Items listed in a dataset
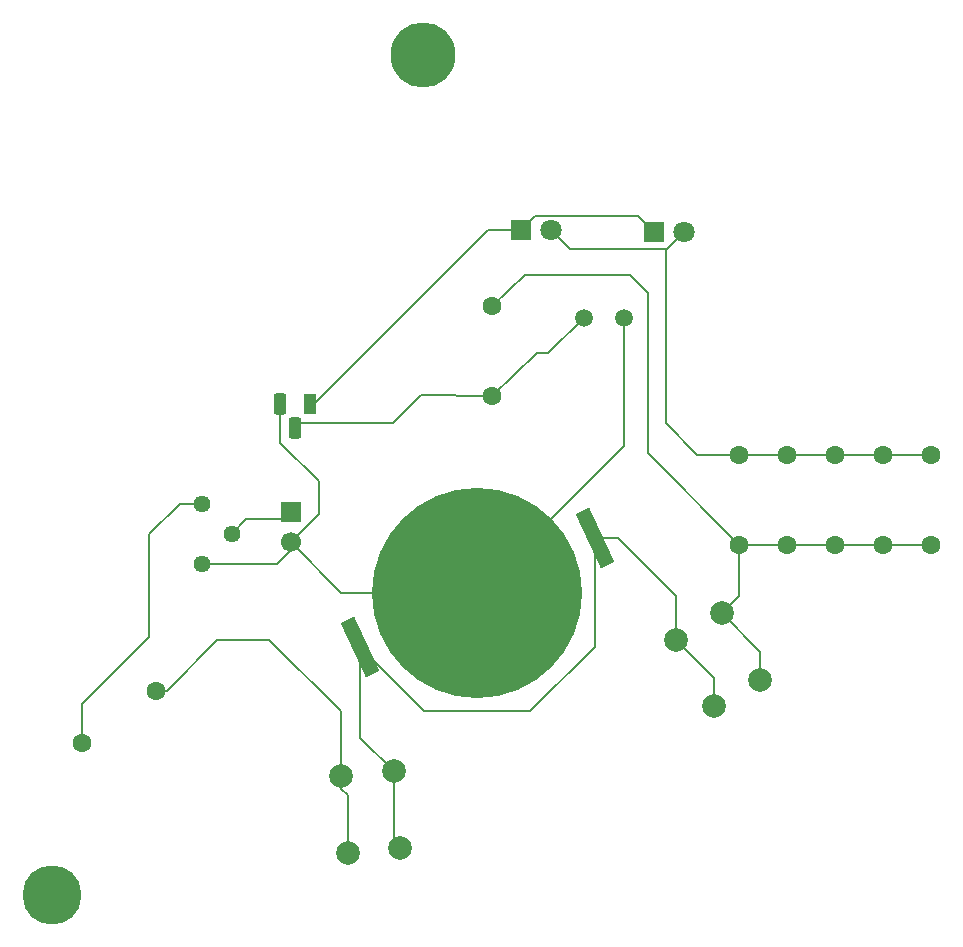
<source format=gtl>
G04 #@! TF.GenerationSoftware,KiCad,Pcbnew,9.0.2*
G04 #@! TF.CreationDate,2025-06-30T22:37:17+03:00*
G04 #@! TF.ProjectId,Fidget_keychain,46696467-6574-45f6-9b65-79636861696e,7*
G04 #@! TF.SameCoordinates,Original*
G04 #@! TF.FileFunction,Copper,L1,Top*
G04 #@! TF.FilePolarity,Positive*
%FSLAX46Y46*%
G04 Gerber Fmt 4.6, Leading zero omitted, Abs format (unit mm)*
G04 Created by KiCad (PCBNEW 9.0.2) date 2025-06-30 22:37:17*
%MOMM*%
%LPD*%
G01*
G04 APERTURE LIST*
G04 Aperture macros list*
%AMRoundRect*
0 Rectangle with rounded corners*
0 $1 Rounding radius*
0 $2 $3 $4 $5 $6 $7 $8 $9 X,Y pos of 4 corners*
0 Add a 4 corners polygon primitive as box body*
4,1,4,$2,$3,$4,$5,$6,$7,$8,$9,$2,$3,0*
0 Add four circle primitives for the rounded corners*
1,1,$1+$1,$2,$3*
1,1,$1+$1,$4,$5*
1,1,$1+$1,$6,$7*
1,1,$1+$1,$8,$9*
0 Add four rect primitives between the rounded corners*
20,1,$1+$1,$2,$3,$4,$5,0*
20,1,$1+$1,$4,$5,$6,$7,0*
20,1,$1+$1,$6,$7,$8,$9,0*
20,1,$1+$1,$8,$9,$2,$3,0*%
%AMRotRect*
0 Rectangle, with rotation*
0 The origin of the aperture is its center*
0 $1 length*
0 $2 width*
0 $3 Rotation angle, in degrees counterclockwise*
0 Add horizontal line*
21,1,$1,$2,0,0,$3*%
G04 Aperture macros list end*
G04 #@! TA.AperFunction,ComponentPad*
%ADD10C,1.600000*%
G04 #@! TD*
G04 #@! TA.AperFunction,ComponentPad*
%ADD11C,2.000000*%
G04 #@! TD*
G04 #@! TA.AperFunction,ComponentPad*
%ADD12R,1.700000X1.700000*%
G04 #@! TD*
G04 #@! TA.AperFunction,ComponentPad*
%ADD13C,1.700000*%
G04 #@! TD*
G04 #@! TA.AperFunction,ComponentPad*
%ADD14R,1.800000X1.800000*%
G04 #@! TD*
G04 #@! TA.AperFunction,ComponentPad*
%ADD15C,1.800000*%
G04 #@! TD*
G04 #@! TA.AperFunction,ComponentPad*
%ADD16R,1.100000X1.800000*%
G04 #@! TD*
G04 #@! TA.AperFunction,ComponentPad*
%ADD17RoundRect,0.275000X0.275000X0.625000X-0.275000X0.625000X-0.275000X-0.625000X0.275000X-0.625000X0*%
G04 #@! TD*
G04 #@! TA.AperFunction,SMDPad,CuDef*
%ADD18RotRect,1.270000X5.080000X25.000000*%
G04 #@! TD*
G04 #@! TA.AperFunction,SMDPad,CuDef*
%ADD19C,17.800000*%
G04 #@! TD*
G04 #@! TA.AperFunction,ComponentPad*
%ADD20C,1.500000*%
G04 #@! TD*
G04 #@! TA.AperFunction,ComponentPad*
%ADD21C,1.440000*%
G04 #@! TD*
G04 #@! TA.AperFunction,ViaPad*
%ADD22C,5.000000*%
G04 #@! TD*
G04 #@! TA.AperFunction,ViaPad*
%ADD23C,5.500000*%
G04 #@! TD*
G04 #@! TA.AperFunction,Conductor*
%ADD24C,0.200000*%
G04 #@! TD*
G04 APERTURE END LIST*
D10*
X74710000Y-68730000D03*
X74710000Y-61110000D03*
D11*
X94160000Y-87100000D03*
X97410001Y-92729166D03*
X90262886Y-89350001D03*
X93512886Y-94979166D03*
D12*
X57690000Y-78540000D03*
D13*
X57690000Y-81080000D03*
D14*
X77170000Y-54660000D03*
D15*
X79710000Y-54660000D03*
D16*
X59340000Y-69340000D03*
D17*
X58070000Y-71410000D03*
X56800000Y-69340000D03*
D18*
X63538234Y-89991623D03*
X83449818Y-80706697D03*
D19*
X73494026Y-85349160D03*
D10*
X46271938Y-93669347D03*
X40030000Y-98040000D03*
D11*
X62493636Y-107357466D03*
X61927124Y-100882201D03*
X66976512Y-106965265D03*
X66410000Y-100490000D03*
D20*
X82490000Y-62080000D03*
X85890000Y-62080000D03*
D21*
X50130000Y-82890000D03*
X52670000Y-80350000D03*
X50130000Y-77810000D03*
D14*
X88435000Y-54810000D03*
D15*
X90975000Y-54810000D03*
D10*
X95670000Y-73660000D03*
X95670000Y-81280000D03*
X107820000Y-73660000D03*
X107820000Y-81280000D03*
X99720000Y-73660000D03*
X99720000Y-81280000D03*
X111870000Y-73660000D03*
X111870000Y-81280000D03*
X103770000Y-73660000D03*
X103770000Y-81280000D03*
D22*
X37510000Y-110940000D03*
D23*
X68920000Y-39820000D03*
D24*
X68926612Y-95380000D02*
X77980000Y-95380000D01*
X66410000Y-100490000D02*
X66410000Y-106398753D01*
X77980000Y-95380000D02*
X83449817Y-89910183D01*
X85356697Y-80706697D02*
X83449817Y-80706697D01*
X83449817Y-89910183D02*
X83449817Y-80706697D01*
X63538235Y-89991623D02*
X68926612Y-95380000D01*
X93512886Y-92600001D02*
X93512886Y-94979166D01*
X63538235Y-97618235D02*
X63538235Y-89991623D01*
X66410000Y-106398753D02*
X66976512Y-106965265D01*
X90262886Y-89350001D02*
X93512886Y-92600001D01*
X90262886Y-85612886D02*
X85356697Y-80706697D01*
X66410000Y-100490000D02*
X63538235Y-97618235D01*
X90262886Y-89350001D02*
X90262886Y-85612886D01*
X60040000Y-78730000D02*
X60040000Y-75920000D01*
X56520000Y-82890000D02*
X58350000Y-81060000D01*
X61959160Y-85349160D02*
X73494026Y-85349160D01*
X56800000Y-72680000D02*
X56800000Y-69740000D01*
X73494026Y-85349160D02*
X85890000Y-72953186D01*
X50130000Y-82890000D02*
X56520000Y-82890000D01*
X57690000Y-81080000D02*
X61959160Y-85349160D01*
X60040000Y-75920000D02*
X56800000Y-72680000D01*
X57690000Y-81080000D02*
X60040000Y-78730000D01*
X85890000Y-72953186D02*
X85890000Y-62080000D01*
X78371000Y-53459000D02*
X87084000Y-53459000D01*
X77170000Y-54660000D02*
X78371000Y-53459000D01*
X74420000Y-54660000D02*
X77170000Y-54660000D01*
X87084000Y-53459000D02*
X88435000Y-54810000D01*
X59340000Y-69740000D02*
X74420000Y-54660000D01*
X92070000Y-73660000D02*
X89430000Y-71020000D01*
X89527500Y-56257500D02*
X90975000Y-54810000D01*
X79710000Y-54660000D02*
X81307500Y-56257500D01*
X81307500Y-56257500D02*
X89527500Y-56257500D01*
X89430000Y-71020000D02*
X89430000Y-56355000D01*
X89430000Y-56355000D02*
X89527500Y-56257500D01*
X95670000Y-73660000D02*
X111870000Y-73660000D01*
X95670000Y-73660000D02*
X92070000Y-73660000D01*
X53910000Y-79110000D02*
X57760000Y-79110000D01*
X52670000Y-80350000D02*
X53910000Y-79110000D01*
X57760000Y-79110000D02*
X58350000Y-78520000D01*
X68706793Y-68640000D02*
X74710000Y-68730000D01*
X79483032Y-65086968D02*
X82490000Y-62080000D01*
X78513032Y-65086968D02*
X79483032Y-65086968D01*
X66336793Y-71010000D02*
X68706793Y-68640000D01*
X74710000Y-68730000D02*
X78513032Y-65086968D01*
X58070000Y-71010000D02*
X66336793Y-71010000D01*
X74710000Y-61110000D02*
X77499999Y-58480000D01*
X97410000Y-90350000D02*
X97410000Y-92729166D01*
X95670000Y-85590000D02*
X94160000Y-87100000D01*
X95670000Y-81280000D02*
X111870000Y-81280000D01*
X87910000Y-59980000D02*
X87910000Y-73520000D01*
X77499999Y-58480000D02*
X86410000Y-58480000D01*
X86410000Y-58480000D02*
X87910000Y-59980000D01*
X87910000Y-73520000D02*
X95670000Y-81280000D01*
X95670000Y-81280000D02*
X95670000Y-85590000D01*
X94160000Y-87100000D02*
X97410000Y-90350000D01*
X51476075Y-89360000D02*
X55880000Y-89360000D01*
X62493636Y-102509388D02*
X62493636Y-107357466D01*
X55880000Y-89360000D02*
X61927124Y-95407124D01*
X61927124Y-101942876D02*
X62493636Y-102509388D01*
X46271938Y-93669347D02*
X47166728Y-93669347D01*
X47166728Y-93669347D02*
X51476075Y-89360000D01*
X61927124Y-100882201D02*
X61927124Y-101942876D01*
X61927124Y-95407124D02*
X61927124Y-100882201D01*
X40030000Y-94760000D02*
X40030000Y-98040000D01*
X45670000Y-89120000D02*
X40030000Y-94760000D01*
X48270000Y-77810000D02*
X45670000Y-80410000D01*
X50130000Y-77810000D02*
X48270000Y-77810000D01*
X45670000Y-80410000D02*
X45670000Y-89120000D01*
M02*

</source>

Task brief. Only the line with "0 $1 Rounding radius*" and those preceding it, back to the first line of the entries, should be repeated exactly, without pictures.

Response.
<source format=gtl>
G04 #@! TF.GenerationSoftware,KiCad,Pcbnew,9.0.2*
G04 #@! TF.CreationDate,2025-06-30T22:37:17+03:00*
G04 #@! TF.ProjectId,Fidget_keychain,46696467-6574-45f6-9b65-79636861696e,7*
G04 #@! TF.SameCoordinates,Original*
G04 #@! TF.FileFunction,Copper,L1,Top*
G04 #@! TF.FilePolarity,Positive*
%FSLAX46Y46*%
G04 Gerber Fmt 4.6, Leading zero omitted, Abs format (unit mm)*
G04 Created by KiCad (PCBNEW 9.0.2) date 2025-06-30 22:37:17*
%MOMM*%
%LPD*%
G01*
G04 APERTURE LIST*
G04 Aperture macros list*
%AMRoundRect*
0 Rectangle with rounded corners*
0 $1 Rounding radius*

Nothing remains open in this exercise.